Kırmızı Montlular Hareketi Başkanı Erhan Eğit, "24 Ocak depreminden sonra arkadaşlarımız devletin üstündeki en büyük yükü kaldırdılar. Devlet hasar tespit çalışmalarını yaparken biz de 'yardımları ihtiyaç sahiplerine ulaştıracağız' dedik. Şehrin yükü bizim üzerimize yüklendi. Yük kalktıktan sonra, her şey normale döndükten sonra bu işin altında kalan çocuklar ne yazık ki unutuldu. Bizim aramızda ailesi çalışamayan insanlar var. Bu insanlara farklı iş imkanları doğabilirdi. Bu çocuklar bu şehrin yükünü kaldırdı ama İşkur alımlarında buraya emek vermemiş insanlar işe alındı." dedi.

RÖPORTAJ: VEDAT YETİK
Elazığ'da yüzlerce genç üyeden oluşan Kırmızı Montlular Hareketi, aktif çalışmalarını sürdürüyor.
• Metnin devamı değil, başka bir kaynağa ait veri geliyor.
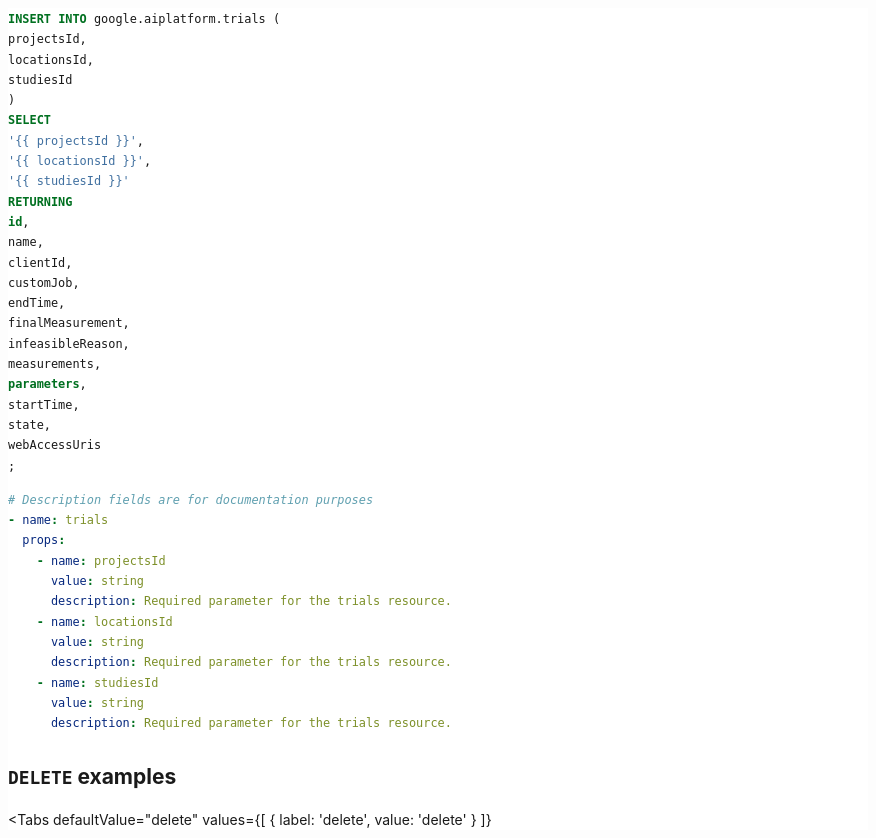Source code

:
 ```sql
INSERT INTO google.aiplatform.trials (
projectsId,
locationsId,
studiesId
)
SELECT 
'{{ projectsId }}',
'{{ locationsId }}',
'{{ studiesId }}'
RETURNING
id,
name,
clientId,
customJob,
endTime,
finalMeasurement,
infeasibleReason,
measurements,
parameters,
startTime,
state,
webAccessUris
;
```
</TabItem>
<TabItem value="manifest">

```yaml
# Description fields are for documentation purposes
- name: trials
  props:
    - name: projectsId
      value: string
      description: Required parameter for the trials resource.
    - name: locationsId
      value: string
      description: Required parameter for the trials resource.
    - name: studiesId
      value: string
      description: Required parameter for the trials resource.
```
</TabItem>
</Tabs>


## `DELETE` examples

<Tabs
    defaultValue="delete"
    values={[
        { label: 'delete', value: 'delete' }
    ]}
>
<TabItem value="delete">
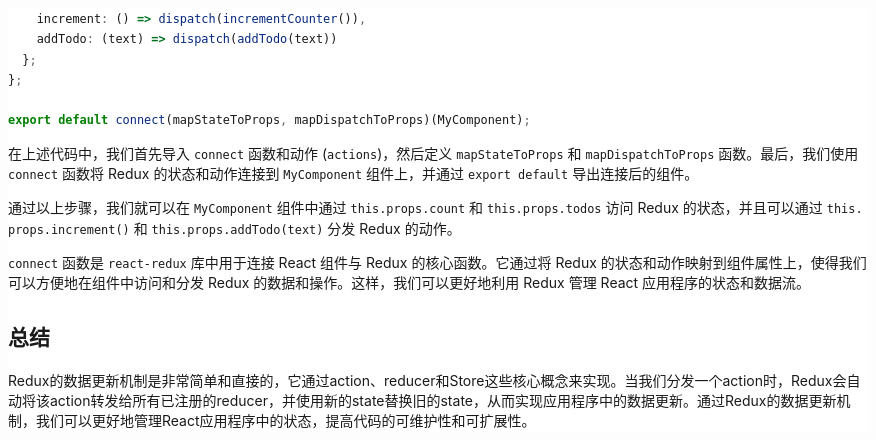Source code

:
 ```javascript
    increment: () => dispatch(incrementCounter()),
    addTodo: (text) => dispatch(addTodo(text))
  };
};

export default connect(mapStateToProps, mapDispatchToProps)(MyComponent);
```

在上述代码中，我们首先导入 `connect` 函数和动作 (`actions`)，然后定义 `mapStateToProps` 和 `mapDispatchToProps` 函数。最后，我们使用 `connect` 函数将 Redux 的状态和动作连接到 `MyComponent` 组件上，并通过 `export default` 导出连接后的组件。

通过以上步骤，我们就可以在 `MyComponent` 组件中通过 `this.props.count` 和 `this.props.todos` 访问 Redux 的状态，并且可以通过 `this.props.increment()` 和 `this.props.addTodo(text)` 分发 Redux 的动作。

 `connect` 函数是 `react-redux` 库中用于连接 React 组件与 Redux 的核心函数。它通过将 Redux 的状态和动作映射到组件属性上，使得我们可以方便地在组件中访问和分发 Redux 的数据和操作。这样，我们可以更好地利用 Redux 管理 React 应用程序的状态和数据流。

## 总结

Redux的数据更新机制是非常简单和直接的，它通过action、reducer和Store这些核心概念来实现。当我们分发一个action时，Redux会自动将该action转发给所有已注册的reducer，并使用新的state替换旧的state，从而实现应用程序中的数据更新。通过Redux的数据更新机制，我们可以更好地管理React应用程序中的状态，提高代码的可维护性和可扩展性。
Merkezi Elazığ'da olan ve 15 ilde şubesi bulunan  Kırmızı Montlular, bir taraftan yardım ve eğitim faaliyetleri yürütürken diğer yandan da proje üretip şehrin kalkınmasına imkan hazırlıyor.

24 Ocak 2020 tarihinde meydana gelen 6,8 büyüklüğündeki depremden sonra gıda, giyim, ısınma gibi ihtiyaç malzemelerinin depremzedelere ulaştırılmasında aksiyon alan Kırmızı Montlular, deprem sürecinde üstlendikleri bu rolle şehrin büyük takdirini topladı.
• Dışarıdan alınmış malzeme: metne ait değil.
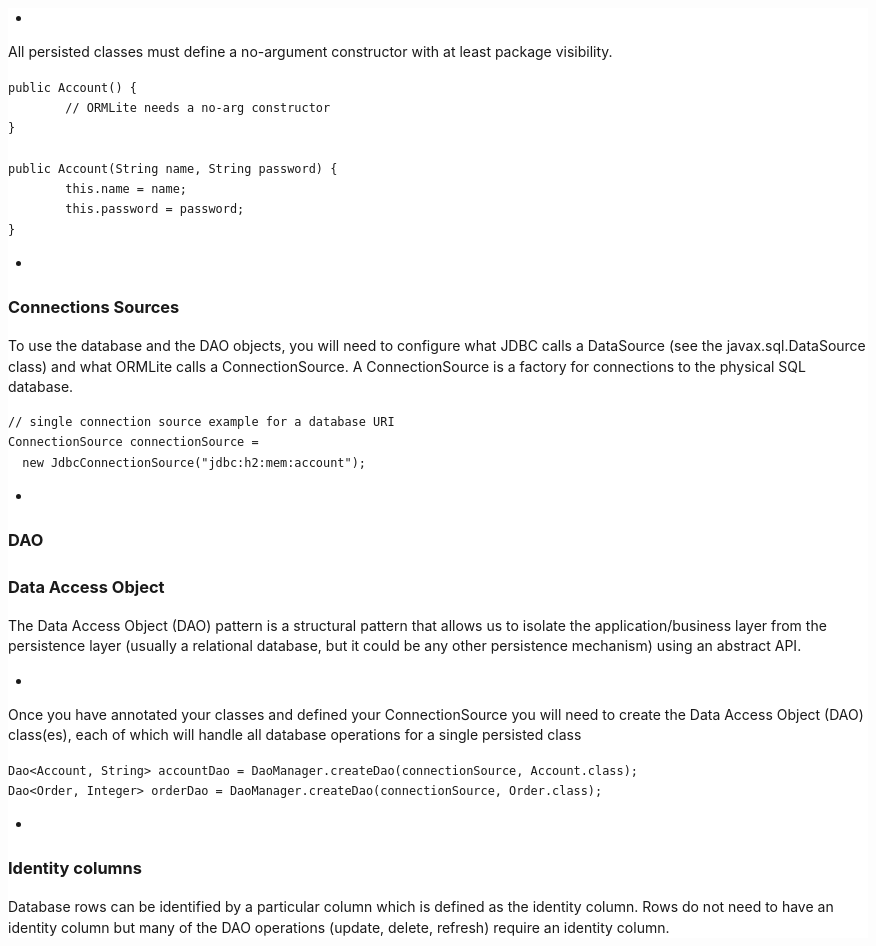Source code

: -

All persisted classes must define a no-argument constructor with at least package visibility.

```
public Account() {
		// ORMLite needs a no-arg constructor
}

public Account(String name, String password) {
		this.name = name;
		this.password = password;
}
```

-

### Connections Sources

To use the database and the DAO objects, you will need to configure what JDBC calls a DataSource (see the javax.sql.DataSource class) and what ORMLite calls a ConnectionSource. A ConnectionSource is a factory for connections to the physical SQL database.

```
// single connection source example for a database URI
ConnectionSource connectionSource =
  new JdbcConnectionSource("jdbc:h2:mem:account");
```

-

### DAO
### Data Access Object

The Data Access Object (DAO) pattern is a structural pattern that allows us to isolate the application/business layer from the persistence layer (usually a relational database, but it could be any other persistence mechanism) using an abstract API.

-

Once you have annotated your classes and defined your ConnectionSource you will need to create the Data Access Object (DAO) class(es), each of which will handle all database operations for a single persisted class

```
Dao<Account, String> accountDao = DaoManager.createDao(connectionSource, Account.class);
Dao<Order, Integer> orderDao = DaoManager.createDao(connectionSource, Order.class);
```
-

### Identity columns

Database rows can be identified by a particular column which is defined as the identity column. Rows do not need to have an identity column but many of the DAO operations (update, delete, refresh) require an identity column.
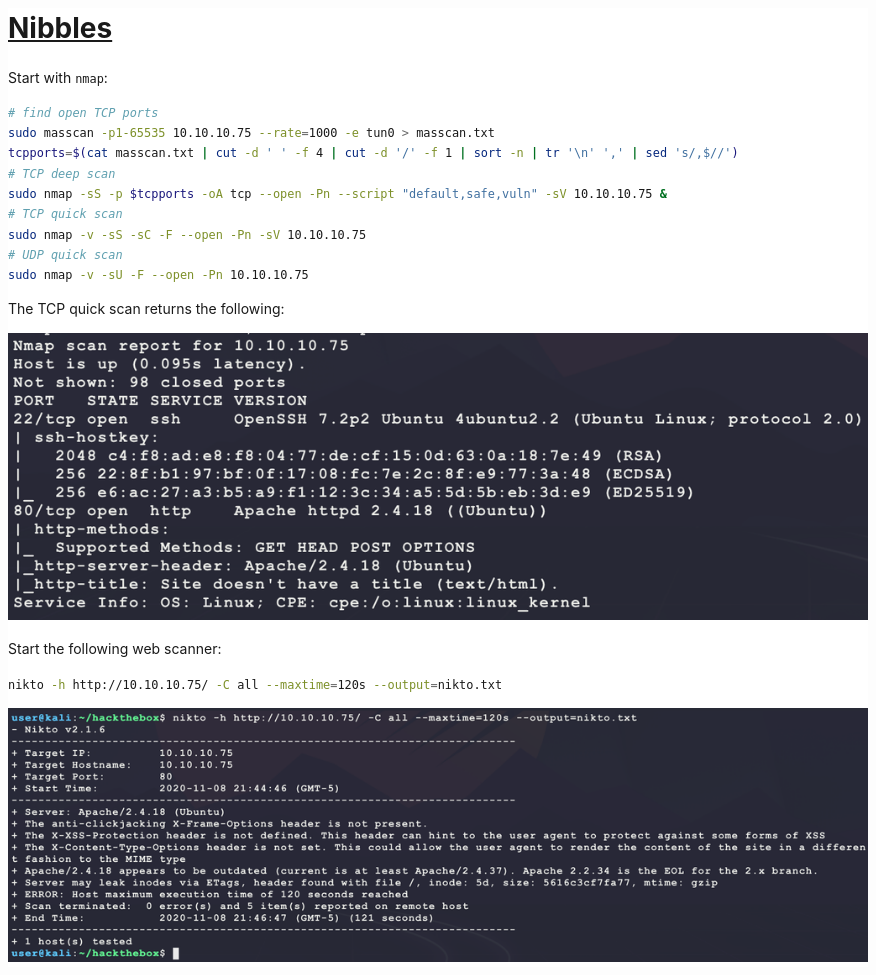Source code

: # [Nibbles](https://app.hackthebox.eu/machines/121)

Start with `nmap`:

```bash
# find open TCP ports
sudo masscan -p1-65535 10.10.10.75 --rate=1000 -e tun0 > masscan.txt
tcpports=$(cat masscan.txt | cut -d ' ' -f 4 | cut -d '/' -f 1 | sort -n | tr '\n' ',' | sed 's/,$//')
# TCP deep scan
sudo nmap -sS -p $tcpports -oA tcp --open -Pn --script "default,safe,vuln" -sV 10.10.10.75 &
# TCP quick scan
sudo nmap -v -sS -sC -F --open -Pn -sV 10.10.10.75
# UDP quick scan
sudo nmap -v -sU -F --open -Pn 10.10.10.75
```

The TCP quick scan returns the following:

![nmap1](./nibbles/nmap1.png)

Start the following web scanner:

```bash
nikto -h http://10.10.10.75/ -C all --maxtime=120s --output=nikto.txt
```

![nikto](./nibbles/nikto.png)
Pandemi sürecinde ihtiyaç sahibi vatandaşlara yardım ulaştırılmasında görev alan Kırmızı Montlular, devletin şefkat elinin vatandaşa uzanmasında aracı olmayı başardı.
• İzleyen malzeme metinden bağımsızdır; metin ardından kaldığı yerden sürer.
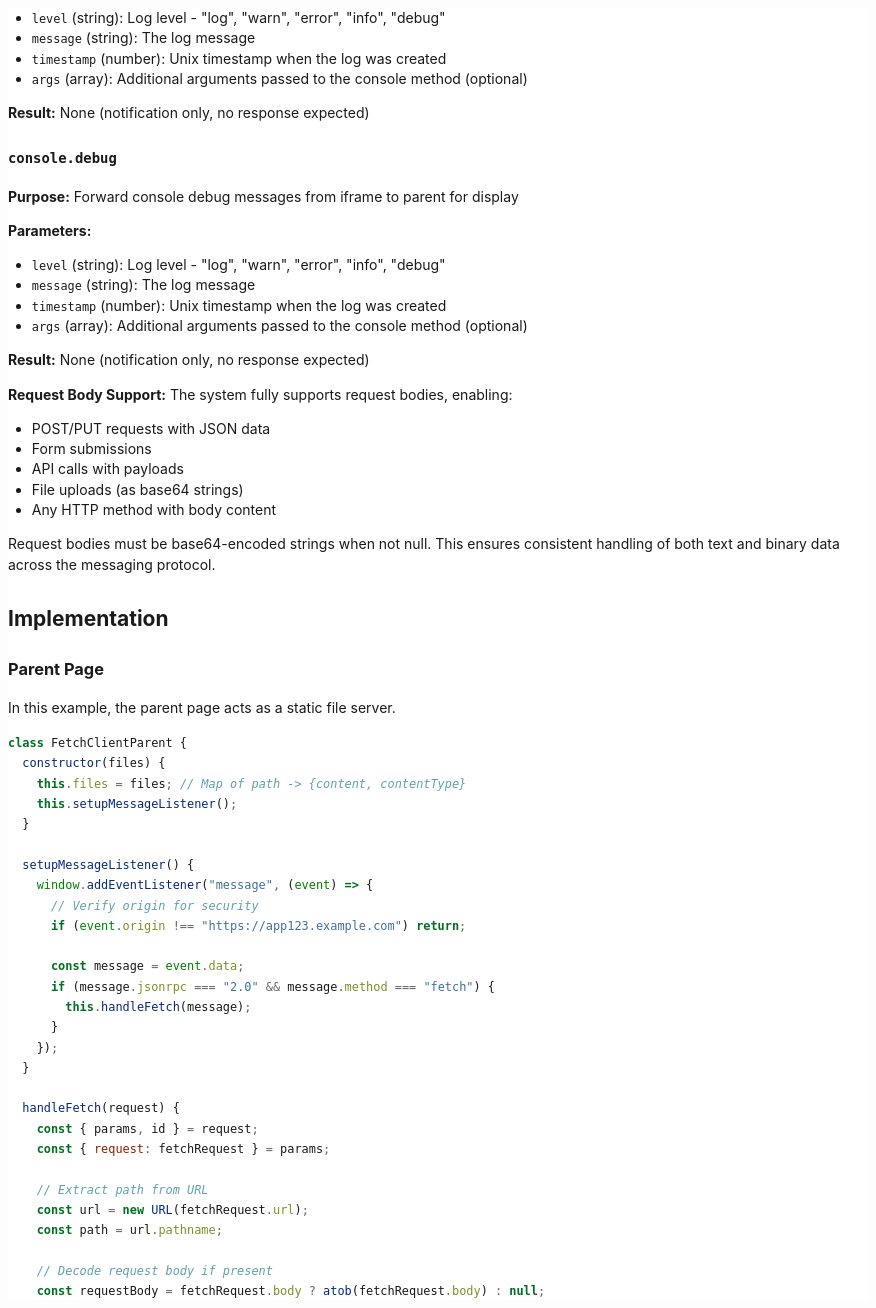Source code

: - `level` (string): Log level - "log", "warn", "error", "info", "debug"
- `message` (string): The log message
- `timestamp` (number): Unix timestamp when the log was created
- `args` (array): Additional arguments passed to the console method (optional)

**Result:** None (notification only, no response expected)

### `console.debug`

**Purpose:** Forward console debug messages from iframe to parent for display

**Parameters:**

- `level` (string): Log level - "log", "warn", "error", "info", "debug"
- `message` (string): The log message
- `timestamp` (number): Unix timestamp when the log was created
- `args` (array): Additional arguments passed to the console method (optional)

**Result:** None (notification only, no response expected)

**Request Body Support:** The system fully supports request bodies, enabling:

- POST/PUT requests with JSON data
- Form submissions
- API calls with payloads
- File uploads (as base64 strings)
- Any HTTP method with body content

Request bodies must be base64-encoded strings when not null. This ensures
consistent handling of both text and binary data across the messaging protocol.

## Implementation

### Parent Page

In this example, the parent page acts as a static file server.

```javascript
class FetchClientParent {
  constructor(files) {
    this.files = files; // Map of path -> {content, contentType}
    this.setupMessageListener();
  }

  setupMessageListener() {
    window.addEventListener("message", (event) => {
      // Verify origin for security
      if (event.origin !== "https://app123.example.com") return;

      const message = event.data;
      if (message.jsonrpc === "2.0" && message.method === "fetch") {
        this.handleFetch(message);
      }
    });
  }

  handleFetch(request) {
    const { params, id } = request;
    const { request: fetchRequest } = params;

    // Extract path from URL
    const url = new URL(fetchRequest.url);
    const path = url.pathname;

    // Decode request body if present
    const requestBody = fetchRequest.body ? atob(fetchRequest.body) : null;

```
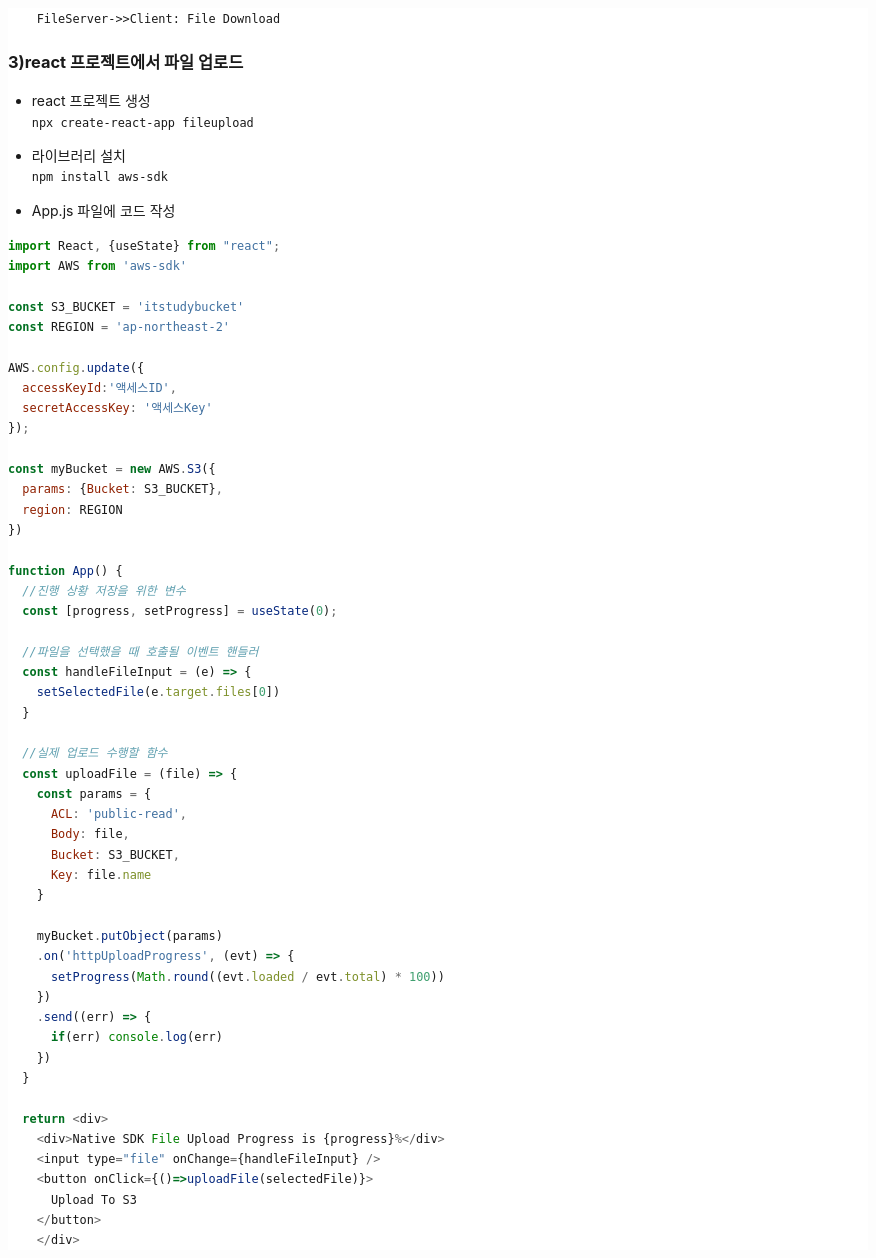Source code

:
 ```mermaid
    FileServer->>Client: File Download
```


### 3)react 프로젝트에서 파일 업로드

- react 프로젝트 생성   
`npx create-react-app fileupload`

- 라이브러리 설치   
`npm install aws-sdk`

- App.js 파일에 코드 작성
```js {filename="App.js"}
import React, {useState} from "react";
import AWS from 'aws-sdk'

const S3_BUCKET = 'itstudybucket'
const REGION = 'ap-northeast-2'

AWS.config.update({
  accessKeyId:'액세스ID',
  secretAccessKey: '액세스Key'
});

const myBucket = new AWS.S3({
  params: {Bucket: S3_BUCKET},
  region: REGION
})

function App() {
  //진행 상황 저장을 위한 변수
  const [progress, setProgress] = useState(0);
 
  //파일을 선택했을 때 호출될 이벤트 핸들러
  const handleFileInput = (e) => {
    setSelectedFile(e.target.files[0])
  }

  //실제 업로드 수행할 함수
  const uploadFile = (file) => {
    const params = {
      ACL: 'public-read',
      Body: file,
      Bucket: S3_BUCKET,
      Key: file.name
    }

    myBucket.putObject(params)
    .on('httpUploadProgress', (evt) => {
      setProgress(Math.round((evt.loaded / evt.total) * 100))
    })
    .send((err) => {
      if(err) console.log(err)
    })
  }

  return <div>
    <div>Native SDK File Upload Progress is {progress}%</div>
    <input type="file" onChange={handleFileInput} />
    <button onClick={()=>uploadFile(selectedFile)}>
      Upload To S3
    </button>
    </div>

```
Kırmızı Montlular Hareketi Başkanı Erhan Eğit, yaptıkları çalışmalar ve hedeflerine ilişkin Elazığ Haber Ajansına'na açıklamalarda bulundu.

Başkan Erhan Eğit'le yaptığımız röportaj şöyle:

ERHAN BEY, KIRMIZI MONTLULAR HAREKETİNİN KURULUŞ AMACINDAN VE FAALİYETLERİNDEN BEHSEDER MİSİNİZ?
"Biz bu hareketi kurarken Kırmızı Montlular adıyla yola çıkmadık. Bir grup gönüllü arkadaşımızla yardım faaliyeti yapma gayesiyle yola çıkmıştık. Kırmızı Montlular ismi vatandaşlarımızın bize verdiği bir isim. 24 Ocak depremi sonrası montlarımızın kırmızı olması ve İç İşleri Bakanımızın bununla alakalı sosyal medyada teşekkür etmesi adımızın Kırmızı Montlular olarak devam etmesine vesile oldu.
Biz bu yola çıkarken, bir slogan kendimize belirledik. Bu slogan bizim hedefimiz ve kuruluş ilkemiz oldu. O da 'iyilik dünyaya hakim olana kadar yorulmak yok' dedik. Bunun için de sadece insanlara iaşe yardımı götürmek ya da bir topluluk olarak değil, merhamet,  paylaşma, dostluk, misafirperverlik kültürünü harmanlayıp, bir araya toplayıp iyilik kavramı adı altında buluşturduk. Bununla da yetinmiyoruz. 21. yüzyılda yaşayan ama 20. yüzyılın kalıntılarıyla boğuşan bir gençlik sıkıntısı var. 22. yüzyılda gençliğinin yine buralarda yetişmesini ve yetişen milli manevi hassasiyeti olan kadroların da ülkenin önemli kadrolarında görev almasını sağlayan bir oluşudur Kırmızı Montlular.
Şu bir gerçek ki insanlara yetişen, koşan, yardım eli ulaştırmış, kimi zaman bir gıda kolisi, kimi zaman bir çocuğun ayakkabısı, kimi zaman kapısında birini bekleyen yaşlı birinin yanlız olmadığını hissettiren bir gönüllüyüz ordusuyuz. Bizler bir gönüllülük hareketiyiz. Biz bunu yaparken, maalesef bazı STK'lar siyasi ikbal duygusuyla yola çıkan ya da buraları basamak olarak gören oluşumlar haline geldi. Biz bunların aksine sivil toplum anlayışının ne kadar önemli olduğunu hem gençlerimize aşılamak hem de afet esnalarında yada toplumsal hareketlerde sivil toplum kuruluşlarının nasıl ciddi bir misyon yüklendiğini gösterdik.Biz 24 ocak depremi sonrası bunu gösterdik."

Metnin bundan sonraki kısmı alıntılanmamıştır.